Anything which justifies the expense. For coins under $100 and many bullion issues, as I know how to grade I simply self slab a lot of them with my company logo (I am not a grading service, I simply like my better non TPG coins in nice holders). The BCW holders are excellent for this and fit in with the TPG coins in the display case at my shop and at shows. They also the same protection a slab would too and labels can be tailored with even excel. This process also identifies material I may want to slab later on. The TPG's and stickering services are in the game to make money on submissions if not serve the dealers who have an ownership stake in them. As you get more experienced at the submission game your take on what is worth slabbing will improve. Consider your keeping the coin, the grading fees and shipping are costs allocable to the cost of the coin.

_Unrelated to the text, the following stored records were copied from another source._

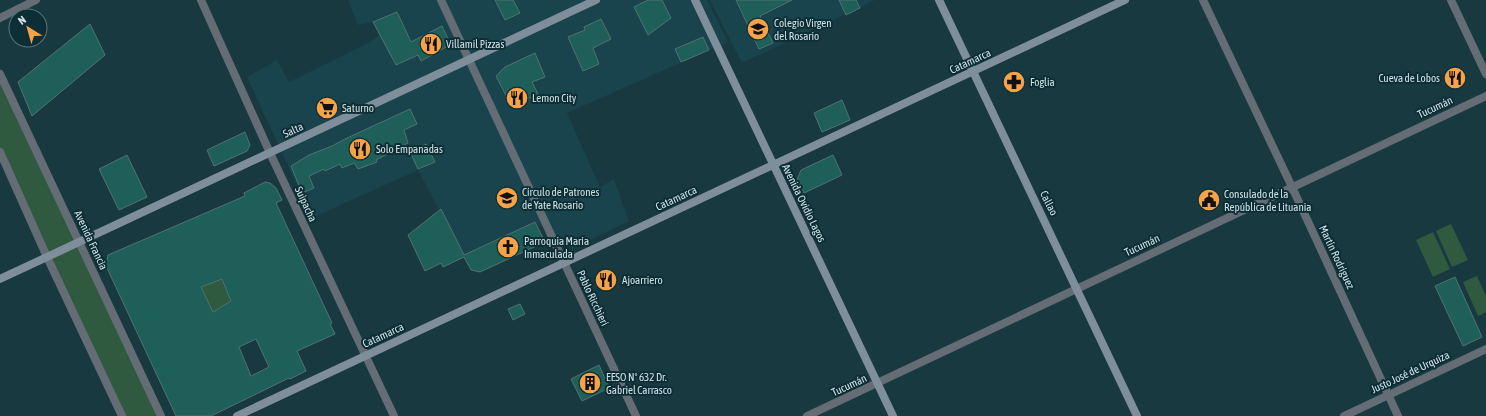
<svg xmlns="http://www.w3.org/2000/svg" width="1486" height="416" viewBox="0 0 1486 416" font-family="'Asap Condensed',sans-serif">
  <rect width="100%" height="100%" fill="#193940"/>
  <g fill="#19434d">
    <path d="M348,0H707L728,42L567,113L600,187L614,179L629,221L572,249L535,222L471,252L466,261L418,170L312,218L247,77L277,60L289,82L368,43L380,35L373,22L358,25Z"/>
    <path d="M710,0H875L742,63Z"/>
  </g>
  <g fill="#2f5a3f">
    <path d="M0,74L161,416H122L0,152Z"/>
    <path d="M1451,224L1468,260L1452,267L1436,231Z"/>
    <path d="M1433,232L1450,269L1433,277L1416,240Z"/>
    <path d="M1477,276L1486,296V312L1478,316L1463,282Z"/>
    <path d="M222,279L231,301L213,312L201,287Z"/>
  </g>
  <g fill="#1e5f59" stroke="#51736e" fill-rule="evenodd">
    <path d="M495,0H513L520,13L505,20Z"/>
    <path d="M648,0H662L671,18L648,35L634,7Z"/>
    <path d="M736,0H792L760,16L773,43L759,49Z"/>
    <path d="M839,0H856L860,8L846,15Z"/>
    <path d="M397,12L411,42L442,26L449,41L448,46L421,61L418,55L396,65L373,22Z"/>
    <path d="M601,19L611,39L593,48L599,64L583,71L568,37L585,30L584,27Z"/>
    <path d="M90,24L105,55L32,116L18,82Z"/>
    <path d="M703,37L709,50L681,62L675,49Z"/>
    <path d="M535,53L545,77L532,82L538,94L512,107L496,76L505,67Z"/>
    <path d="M331,100L336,109L322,116L317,107Z"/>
    <path d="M842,100L850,120L822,132L814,113Z"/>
    <path d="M410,109L417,124L404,130L408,143L376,160L377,162L358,169L354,163L342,168L340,164L325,171L324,169L309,176L314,188L302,193L291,166L309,155L332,146L345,139Z"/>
    <path d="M245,132L250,145L247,151L214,166L207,150Z"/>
    <path d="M426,144L435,162L418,169L410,152Z"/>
    <path d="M127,155L147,197L119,210L99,169Z"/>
    <path d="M833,155L842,175L804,193L797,180L801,170Z"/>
    <path d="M265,182L270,183L276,188L282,200L276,203L332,323L330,324L335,334L297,351L306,371L290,379L289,378L211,416H176L106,266L108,255L245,196L244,193ZM222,279L231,301L213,312L201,287ZM256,339L269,367L251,376L239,347Z"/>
    <path d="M441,209L464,255L535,222L545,242L480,272L471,270L464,257L443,267L441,263L425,271L408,235Z"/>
    <path d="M1455,277L1482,337L1463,346L1435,286Z"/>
    <path d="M520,304L525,314L513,320L508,309Z"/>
    <path d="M599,365L609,388L582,401L571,379Z"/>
  </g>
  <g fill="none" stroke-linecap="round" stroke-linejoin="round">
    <g stroke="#646d76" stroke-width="8">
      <path d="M201,0L270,153L394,416"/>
      <path d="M441,0L636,416"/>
      <path d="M1203,0L1292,187L1398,416"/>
      <path d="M1451,0L1486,74"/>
      <path d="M0,18L36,0"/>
      <path d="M807,416L1486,96"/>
      <path d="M1344,416L1486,349"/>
    </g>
    <g stroke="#646d76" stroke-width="8">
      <path d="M0,74L161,416"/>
      <path d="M0,152L47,257L122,416"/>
    </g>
    <g stroke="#7f8e9b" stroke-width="8">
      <path d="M695,0L893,416"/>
      <path d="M939,0L1137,416"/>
      <path d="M0,279L596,0"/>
      <path d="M237,416L1125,0"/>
    </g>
  </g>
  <defs>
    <g id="university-disc" transform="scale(1.15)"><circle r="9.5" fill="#f6a247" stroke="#0e2e36"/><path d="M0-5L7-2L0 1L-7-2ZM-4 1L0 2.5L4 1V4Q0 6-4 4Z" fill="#111"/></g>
    <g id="restaurant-disc" transform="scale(1.15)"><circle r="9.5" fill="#f6a247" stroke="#0e2e36"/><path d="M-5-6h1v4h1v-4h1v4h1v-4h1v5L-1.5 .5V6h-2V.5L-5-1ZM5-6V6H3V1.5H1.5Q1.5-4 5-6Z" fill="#111"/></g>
    <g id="pharmacy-disc" transform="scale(1.15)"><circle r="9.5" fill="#f6a247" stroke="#0e2e36"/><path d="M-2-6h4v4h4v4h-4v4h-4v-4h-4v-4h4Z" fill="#111"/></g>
    <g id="supermarket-disc" transform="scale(1.15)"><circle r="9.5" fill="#f6a247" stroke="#0e2e36"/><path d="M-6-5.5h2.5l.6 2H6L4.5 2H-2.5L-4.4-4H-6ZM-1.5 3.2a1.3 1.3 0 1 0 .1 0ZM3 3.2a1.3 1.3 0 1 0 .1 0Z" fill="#111"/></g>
    <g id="civic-disc" transform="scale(1.15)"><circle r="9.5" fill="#f6a247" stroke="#0e2e36"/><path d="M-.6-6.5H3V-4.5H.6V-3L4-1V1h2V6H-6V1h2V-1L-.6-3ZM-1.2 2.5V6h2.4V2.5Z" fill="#111"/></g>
    <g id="church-disc" transform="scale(1.15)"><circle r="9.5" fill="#f6a247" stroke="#0e2e36"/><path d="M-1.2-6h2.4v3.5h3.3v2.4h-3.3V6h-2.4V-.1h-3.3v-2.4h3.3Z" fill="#111"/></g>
    <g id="building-disc" transform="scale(1.15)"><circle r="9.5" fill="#f6a247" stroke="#0e2e36"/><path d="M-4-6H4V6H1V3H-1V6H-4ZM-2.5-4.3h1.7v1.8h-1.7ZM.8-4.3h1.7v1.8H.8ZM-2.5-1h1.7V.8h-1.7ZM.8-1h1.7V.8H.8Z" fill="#111"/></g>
  </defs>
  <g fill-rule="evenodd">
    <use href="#university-disc" x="758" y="29"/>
    <use href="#restaurant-disc" x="431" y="44"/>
    <use href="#restaurant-disc" x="1455" y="78"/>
    <use href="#pharmacy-disc" x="1014" y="82"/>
    <use href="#restaurant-disc" x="517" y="98"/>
    <use href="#supermarket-disc" x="327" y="108"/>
    <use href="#restaurant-disc" x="360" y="149"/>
    <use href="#university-disc" x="507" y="198"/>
    <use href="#civic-disc" x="1209" y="200"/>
    <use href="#church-disc" x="508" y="247"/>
    <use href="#restaurant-disc" x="606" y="280"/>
    <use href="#building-disc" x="590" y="383"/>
  </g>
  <g text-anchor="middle" stroke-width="4" stroke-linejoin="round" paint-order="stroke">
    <g font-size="11" fill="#cfe1e5" stroke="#0e2e36" text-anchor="start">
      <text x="774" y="27">Colegio Virgen<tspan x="774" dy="13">del Rosario</tspan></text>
      <text x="446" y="48">Villamil Pizzas</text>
      <text x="1440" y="82" text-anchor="end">Cueva de Lobos</text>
      <text x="1030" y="86">Foglia</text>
      <text x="532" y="102">Lemon City</text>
      <text x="342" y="112">Saturno</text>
      <text x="376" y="153">Solo Empanadas</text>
      <text x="522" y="196">Círculo de Patrones<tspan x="522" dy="13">de Yate Rosario</tspan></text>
      <text x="1224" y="198">Consulado de la<tspan x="1224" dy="13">República de Lituania</tspan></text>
      <text x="524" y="245">Parroquia María<tspan x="524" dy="13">Inmaculada</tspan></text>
      <text x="622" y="284">Ajoarriero</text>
      <text x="606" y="381">EESO Nº 632 Dr.<tspan x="606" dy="13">Gabriel Carrasco</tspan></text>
    </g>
    <g font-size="11" fill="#cfe1e5" stroke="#0e2e36">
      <text transform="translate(970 61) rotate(-25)" y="4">Catamarca</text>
      <text transform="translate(1435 107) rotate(-25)" y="4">Tucumán</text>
      <text transform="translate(293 130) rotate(-25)" y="4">Salta</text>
      <text transform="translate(676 198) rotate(-25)" y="4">Catamarca</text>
      <text transform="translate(804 203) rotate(64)" y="4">Avenida Ovidio Lagos</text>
      <text transform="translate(1049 203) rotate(64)" y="4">Callao</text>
      <text transform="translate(306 204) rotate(65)" y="4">Suipacha</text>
      <text transform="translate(91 240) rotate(65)" y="4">Avenida Francia</text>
      <text transform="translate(1142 245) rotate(-25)" y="4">Tucumán</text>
      <text transform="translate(1337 257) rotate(65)" y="4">Martín Rodríguez</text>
      <text transform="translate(593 298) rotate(65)" y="4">Pablo Ricchieri</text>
      <text transform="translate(383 335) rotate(-25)" y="4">Catamarca</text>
      <text transform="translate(1410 372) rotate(-25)" y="4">Justo José de Urquiza</text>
      <text transform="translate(849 385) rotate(-25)" y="4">Tucumán</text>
    </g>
  </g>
  <g transform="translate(28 28) rotate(323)"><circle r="19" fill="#0e2e36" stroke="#5b767c"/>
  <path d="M0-3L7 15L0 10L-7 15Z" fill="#f6a247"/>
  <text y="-6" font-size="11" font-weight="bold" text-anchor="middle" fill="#cfe1e5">N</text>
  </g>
</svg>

I have a few reasons why some people may slab certain coins, especially moderns: 1. They are looking for the elusive 70(proof coins only) and/or 2. they are competing in a registry. Those two reasons can be mutual or exclusive. What does anyone think?
"What is considered slab worthy?" My answer: A coin that is likely to appreciate in value more than the grading fees. In most cases this is true for older, more valuable coins (say $250+). There are, of course, exceptions to this generalization.